• **本文**
↓↓↓

ファイターズ広報、記す。BACK NUMBER
まだ後遺症に悩まされる選手も…あの時、日本ハムに何が起こっていた? クラスター発生から活動再開までの一部始終【広報の備忘録】
posted2021/06/10 17:04
text by
高山通史Michifumi Takayama
photograph by
KYODO
1人、また1人とグラウンドから姿を消していった。
非常事態に陥ってから、早いもので約1カ月が経った。
北海道日本ハムファイターズに新型コロナウイルス感染拡大が直撃した。ゴールデンウイークのことである。記憶に新しいだけに、いまだ平時とは違う。他球団でも同様のケースが発生した。現場レベルでの緊迫は解けずにはいるが、プロ野球の球団としての日常は取り戻しつつある。
2021年シーズンを再スタートしているが、またいつ感染症に見舞われてもおかしくないのである。未曽有の局面と向き合った体験を踏まえて今回、備忘録として記す。
今思えば、いつもと違っていた
突然のことだった。
4月30日、札幌ドームでの埼玉西武ライオンズ戦。遠征を終えて戻ってくるチーム本隊へと合流した。前カードは、敵地での福岡ソフトバンクホークス戦。多くの選手らは前日の試合を終え、その足で福岡から北海道まで帰ることができていた。一部は、当日移動という1日だった。
私はその遠征には帯同しておらず、本拠地で待ち受けていた。午後6時開始のナイターに備えて正午前に球場入りすると、既に前日移動していた複数の選手の姿を、クラブハウスなどバックヤードで見つけた。

↑↑↑

• **資料一覧**
↓↓↓

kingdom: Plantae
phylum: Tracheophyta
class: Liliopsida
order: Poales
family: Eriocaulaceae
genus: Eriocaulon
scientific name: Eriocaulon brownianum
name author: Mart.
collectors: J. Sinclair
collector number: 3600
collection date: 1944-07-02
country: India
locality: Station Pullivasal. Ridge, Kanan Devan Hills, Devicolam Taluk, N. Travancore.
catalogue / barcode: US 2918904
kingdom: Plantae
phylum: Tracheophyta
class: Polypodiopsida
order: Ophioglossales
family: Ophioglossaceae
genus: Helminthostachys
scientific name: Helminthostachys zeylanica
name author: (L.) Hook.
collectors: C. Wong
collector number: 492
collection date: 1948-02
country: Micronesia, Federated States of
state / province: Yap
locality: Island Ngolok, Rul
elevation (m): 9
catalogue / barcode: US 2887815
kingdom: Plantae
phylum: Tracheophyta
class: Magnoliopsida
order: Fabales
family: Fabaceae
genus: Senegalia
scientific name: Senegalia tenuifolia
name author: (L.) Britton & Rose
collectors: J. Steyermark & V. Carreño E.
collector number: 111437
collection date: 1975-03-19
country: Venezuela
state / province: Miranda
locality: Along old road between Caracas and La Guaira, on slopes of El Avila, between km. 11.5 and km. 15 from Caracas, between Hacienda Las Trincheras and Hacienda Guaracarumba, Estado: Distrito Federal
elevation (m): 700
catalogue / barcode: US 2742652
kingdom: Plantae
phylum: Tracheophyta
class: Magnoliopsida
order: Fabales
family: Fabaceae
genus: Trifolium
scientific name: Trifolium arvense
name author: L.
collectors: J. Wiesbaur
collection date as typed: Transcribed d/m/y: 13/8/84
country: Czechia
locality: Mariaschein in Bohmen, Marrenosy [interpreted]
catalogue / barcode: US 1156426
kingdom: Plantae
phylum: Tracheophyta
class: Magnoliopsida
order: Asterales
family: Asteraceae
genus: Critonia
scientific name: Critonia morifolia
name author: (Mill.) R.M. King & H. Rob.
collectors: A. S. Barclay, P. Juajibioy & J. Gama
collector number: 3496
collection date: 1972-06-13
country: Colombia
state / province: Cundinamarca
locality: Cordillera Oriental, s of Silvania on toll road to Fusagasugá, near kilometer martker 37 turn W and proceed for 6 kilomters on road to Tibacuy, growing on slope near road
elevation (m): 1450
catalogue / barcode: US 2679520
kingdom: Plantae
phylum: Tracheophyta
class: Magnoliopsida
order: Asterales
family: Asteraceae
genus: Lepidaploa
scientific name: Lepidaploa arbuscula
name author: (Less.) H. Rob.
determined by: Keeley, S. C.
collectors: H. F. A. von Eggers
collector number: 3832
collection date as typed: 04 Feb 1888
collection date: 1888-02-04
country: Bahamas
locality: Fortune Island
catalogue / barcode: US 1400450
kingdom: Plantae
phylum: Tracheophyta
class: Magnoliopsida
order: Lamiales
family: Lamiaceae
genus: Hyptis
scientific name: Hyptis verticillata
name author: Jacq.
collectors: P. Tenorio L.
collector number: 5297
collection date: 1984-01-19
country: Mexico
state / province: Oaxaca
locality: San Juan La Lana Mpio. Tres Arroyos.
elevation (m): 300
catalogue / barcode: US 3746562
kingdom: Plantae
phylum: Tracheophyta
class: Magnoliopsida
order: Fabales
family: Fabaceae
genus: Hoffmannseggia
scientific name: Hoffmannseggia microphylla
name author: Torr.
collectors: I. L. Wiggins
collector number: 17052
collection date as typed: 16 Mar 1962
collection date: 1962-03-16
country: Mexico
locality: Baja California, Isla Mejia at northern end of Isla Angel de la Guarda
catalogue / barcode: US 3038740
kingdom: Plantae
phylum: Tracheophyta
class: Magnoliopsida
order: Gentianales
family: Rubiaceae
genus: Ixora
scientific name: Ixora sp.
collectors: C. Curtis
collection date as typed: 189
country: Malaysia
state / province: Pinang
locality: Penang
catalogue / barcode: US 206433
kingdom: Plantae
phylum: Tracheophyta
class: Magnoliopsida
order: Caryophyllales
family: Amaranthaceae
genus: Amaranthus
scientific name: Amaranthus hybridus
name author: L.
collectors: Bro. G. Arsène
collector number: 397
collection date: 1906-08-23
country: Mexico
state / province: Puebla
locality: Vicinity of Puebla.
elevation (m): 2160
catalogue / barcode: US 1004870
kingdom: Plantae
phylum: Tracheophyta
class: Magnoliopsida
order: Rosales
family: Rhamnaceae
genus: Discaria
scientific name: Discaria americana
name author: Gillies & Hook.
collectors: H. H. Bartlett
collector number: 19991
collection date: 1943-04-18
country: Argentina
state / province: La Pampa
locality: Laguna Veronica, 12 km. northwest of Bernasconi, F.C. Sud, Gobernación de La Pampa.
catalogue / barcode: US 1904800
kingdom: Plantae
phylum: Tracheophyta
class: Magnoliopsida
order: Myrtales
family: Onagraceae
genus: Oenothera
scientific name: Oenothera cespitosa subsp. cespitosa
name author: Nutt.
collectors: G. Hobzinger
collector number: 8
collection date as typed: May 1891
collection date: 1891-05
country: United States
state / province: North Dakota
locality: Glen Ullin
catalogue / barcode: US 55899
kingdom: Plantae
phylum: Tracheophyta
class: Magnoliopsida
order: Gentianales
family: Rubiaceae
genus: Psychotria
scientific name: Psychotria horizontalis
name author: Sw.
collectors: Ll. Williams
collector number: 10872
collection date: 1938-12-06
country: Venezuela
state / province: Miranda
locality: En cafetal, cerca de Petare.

↑↑↑

• **設問一覧**
(1) 次の(a)〜(c)は本文の内容と合っていますか。それぞれ「はい」か「いいえ」で答え、決め手になる本文の言葉をそのまま引いてください。
(a) 4月30日の埼玉西武ライオンズ戦は札幌ドームで行われた。
(b) 書き手は福岡での遠征にチームと一緒に行っていた。
(c) その日の試合は昼から始まる予定だった。
(2) 日本ハムの感染拡大を振り返る本文を、最後の文のあとから書き進めてください。

• **解答例**
(1)
(a) はい。「4月30日、札幌ドームでの埼玉西武ライオンズ戦。」
(b) いいえ。「私はその遠征には帯同しておらず、本拠地で待ち受けていた。」
(c) いいえ。「午後6時開始のナイターに備えて正午前に球場入りすると」

(2)
今思えばその時、いつもと違っていた。いつも笑顔を絶やさず、ハツラツと挨拶をしてくるA選手はマッサージチェアに体を預けていた。自身の用具があるロッカーとは別室にいた。声を掛けても反応が薄く、表情も暗かった。球場入りするとすぐにトレーニングウエアに着替えるのが選手のルーティンだが、私服のままだった。通路ですれ違ったB選手も同じような格好だったため違和感はあったが、その時点では気にも留めていなかった。
状況を把握するまでに、それほど時間はかからなかった。
A選手、B選手ら体調不良を訴えている選手が数人、発生したとの情報を共有されたのである。症状等から、新型コロナウイルス感染の疑いがある。その他選手、チームに携わるスタッフらも一斉に所定の検査を受検するように通達があった。有症状者は即時、球場から隔離された。検査結果を、待つことになったのである。